Children that sustained a mild BI were the ones most likely to experience headaches as a result. Of these children, 43 percent reported experiencing headaches at the three-month mark. In comparison, 37 percent of the children that experienced moderate to severe BI reported suffering from headaches.

Girls were more likely than the boys to suffer from headaches – 59 percent had such a problem. There was no difference between the children in the control group and the ones that experienced BI one year after the occurrence.

This is one of the most enlightening studies about the effects of BI in children. There’s very little information about chronic headaches and whether these have anything to do with brain trauma that occurs at birth or later on in life.

Traumatic Birth Linked to the Early Onset of Migraines?

Migraines are quite often inexplicable, and medics find it difficult to pinpoint the cause of the problem. Some research, however, establishes a link between the early onset of migraines and a traumatic birth.

The research was concluded in Switzerland’s University Hospital of Lausanne. Researchers screened the medical background of people suffering from migraines. Of the individuals that participated in the experiment, two reported a particularly traumatic birth involving the use of forceps.

Both of the patients had visible head scars, and both of them had been having chronic headaches since early childhood. These individuals classified the headaches as quite severe, and both had been absent for more than 30 days from work per year due to migraines.

While the sample is a small one, the researchers concluded that a traumatic birth could be one of the reasons for the early onset of migraines. The mechanical extraction of a baby using tools like the forceps could potentially cause fibrotic damage to the nerve cells in the head. As a result, chronic ages since childhood will be experienced by many of the people who went through such an assisted birth.

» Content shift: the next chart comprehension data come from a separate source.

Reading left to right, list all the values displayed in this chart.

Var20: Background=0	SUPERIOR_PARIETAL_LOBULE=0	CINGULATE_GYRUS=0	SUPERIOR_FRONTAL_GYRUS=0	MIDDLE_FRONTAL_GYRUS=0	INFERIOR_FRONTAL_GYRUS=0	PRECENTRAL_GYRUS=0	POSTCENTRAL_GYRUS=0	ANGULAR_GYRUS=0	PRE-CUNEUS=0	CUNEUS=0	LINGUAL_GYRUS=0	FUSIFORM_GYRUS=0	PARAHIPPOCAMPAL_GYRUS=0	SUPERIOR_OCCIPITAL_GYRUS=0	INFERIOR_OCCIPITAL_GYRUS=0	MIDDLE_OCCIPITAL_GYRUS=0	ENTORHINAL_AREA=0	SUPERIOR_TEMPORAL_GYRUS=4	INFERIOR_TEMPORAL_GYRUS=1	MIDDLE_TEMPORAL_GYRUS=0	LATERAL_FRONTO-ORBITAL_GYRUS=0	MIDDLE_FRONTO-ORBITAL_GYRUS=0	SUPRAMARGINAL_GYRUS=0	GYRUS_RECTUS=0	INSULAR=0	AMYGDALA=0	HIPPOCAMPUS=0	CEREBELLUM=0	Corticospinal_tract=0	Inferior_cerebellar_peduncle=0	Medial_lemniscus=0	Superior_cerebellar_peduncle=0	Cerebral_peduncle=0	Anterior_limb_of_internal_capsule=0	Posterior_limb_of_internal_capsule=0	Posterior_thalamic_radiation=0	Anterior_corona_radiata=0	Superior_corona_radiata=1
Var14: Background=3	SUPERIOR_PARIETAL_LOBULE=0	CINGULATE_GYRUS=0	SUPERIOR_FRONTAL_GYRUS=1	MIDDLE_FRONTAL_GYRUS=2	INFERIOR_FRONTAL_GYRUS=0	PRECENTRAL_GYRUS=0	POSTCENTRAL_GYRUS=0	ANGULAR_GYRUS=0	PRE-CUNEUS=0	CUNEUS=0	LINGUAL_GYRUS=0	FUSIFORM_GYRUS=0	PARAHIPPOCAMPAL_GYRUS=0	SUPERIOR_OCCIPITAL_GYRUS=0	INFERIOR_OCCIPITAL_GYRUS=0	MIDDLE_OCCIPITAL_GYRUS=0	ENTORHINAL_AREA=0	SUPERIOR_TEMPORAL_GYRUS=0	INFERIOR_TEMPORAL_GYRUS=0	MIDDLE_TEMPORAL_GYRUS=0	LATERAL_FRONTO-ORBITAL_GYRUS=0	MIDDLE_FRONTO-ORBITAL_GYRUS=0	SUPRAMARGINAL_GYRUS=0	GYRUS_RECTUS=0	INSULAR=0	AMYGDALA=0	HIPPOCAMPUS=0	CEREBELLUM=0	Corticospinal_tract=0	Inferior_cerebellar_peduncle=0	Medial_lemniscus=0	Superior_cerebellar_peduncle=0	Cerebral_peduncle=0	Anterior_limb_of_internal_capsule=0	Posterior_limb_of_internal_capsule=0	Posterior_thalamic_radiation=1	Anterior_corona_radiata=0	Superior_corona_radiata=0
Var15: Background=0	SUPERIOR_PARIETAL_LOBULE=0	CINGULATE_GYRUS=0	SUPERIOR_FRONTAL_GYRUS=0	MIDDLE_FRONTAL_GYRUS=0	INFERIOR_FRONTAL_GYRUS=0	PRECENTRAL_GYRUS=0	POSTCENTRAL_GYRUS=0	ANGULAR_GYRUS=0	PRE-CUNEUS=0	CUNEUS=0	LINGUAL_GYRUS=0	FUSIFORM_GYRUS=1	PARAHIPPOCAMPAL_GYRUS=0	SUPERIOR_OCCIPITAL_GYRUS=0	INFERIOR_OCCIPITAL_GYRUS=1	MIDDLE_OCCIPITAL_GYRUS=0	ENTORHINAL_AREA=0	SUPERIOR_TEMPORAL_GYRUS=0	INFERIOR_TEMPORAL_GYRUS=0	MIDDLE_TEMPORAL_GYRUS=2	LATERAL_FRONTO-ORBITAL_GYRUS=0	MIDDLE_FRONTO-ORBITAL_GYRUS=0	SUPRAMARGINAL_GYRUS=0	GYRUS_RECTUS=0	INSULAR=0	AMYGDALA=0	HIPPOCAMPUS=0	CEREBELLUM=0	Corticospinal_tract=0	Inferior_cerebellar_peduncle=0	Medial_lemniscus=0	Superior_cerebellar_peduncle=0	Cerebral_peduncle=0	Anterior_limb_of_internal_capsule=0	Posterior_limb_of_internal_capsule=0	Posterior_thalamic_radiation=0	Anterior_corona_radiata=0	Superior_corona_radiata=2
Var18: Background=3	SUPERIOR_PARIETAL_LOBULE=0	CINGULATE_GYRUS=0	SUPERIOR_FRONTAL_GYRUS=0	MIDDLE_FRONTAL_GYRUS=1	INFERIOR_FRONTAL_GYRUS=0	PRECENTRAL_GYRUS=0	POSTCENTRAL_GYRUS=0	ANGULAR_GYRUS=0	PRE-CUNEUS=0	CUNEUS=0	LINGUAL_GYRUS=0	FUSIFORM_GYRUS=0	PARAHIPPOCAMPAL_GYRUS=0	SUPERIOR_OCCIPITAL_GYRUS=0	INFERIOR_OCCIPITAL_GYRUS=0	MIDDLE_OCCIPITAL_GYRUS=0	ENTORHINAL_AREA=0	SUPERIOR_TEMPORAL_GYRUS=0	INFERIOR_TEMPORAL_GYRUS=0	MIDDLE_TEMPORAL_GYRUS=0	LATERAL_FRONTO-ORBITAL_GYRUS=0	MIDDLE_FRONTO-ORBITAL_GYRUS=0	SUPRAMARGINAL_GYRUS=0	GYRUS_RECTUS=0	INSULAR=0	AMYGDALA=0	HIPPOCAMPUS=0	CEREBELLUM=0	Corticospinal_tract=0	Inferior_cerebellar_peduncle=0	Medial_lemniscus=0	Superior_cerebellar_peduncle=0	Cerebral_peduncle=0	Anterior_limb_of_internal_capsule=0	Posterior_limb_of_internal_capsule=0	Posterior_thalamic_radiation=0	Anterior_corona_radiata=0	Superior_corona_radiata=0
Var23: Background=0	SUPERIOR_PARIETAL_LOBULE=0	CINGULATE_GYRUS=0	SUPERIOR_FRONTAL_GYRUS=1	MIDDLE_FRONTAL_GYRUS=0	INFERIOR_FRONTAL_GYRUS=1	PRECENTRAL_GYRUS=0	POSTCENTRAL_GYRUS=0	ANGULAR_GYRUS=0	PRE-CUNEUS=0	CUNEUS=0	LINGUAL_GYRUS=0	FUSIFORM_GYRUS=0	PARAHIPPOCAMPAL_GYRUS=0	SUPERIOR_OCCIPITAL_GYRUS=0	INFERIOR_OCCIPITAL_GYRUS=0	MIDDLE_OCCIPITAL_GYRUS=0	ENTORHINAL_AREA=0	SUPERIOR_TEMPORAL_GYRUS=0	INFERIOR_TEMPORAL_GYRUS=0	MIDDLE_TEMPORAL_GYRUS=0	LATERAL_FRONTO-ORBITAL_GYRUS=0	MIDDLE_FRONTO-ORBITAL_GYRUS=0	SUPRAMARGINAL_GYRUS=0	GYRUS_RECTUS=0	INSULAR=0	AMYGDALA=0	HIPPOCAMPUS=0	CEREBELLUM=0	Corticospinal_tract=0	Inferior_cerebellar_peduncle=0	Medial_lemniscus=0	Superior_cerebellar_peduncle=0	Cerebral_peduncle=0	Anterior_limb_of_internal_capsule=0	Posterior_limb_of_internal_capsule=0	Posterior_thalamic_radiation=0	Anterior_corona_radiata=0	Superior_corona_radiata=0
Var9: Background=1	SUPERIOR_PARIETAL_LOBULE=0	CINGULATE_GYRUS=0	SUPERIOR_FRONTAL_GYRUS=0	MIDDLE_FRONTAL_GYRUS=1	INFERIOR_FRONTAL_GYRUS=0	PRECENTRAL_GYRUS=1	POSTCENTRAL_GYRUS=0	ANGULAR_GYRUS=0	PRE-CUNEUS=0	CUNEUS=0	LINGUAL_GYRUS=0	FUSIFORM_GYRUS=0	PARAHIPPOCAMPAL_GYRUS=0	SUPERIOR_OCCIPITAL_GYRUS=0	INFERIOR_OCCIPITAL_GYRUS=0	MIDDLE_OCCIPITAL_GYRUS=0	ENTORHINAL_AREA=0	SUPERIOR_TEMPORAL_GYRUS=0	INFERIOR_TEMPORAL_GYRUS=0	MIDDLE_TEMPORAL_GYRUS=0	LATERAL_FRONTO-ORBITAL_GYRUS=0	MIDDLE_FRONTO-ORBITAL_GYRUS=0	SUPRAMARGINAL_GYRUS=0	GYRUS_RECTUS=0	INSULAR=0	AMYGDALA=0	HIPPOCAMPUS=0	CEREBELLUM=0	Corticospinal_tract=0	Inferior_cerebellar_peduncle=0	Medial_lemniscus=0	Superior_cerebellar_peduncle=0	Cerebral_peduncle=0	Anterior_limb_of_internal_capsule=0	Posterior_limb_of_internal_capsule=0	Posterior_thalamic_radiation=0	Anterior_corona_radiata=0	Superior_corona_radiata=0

Headaches: A Symptom That Shouldn’t be Underestimated

A headache is one of the most common symptoms of brain injury in kids. As such, it should never be underestimated or left without medical attention.

The Brain Injury Association of America reports that brain injuries could be characterized by problems like persistent headaches, constant crying, poor attention span, changes in sleep patterns and inability to be consoled. If any of these persist for a long period of time, a follow-up with a doctor will be required.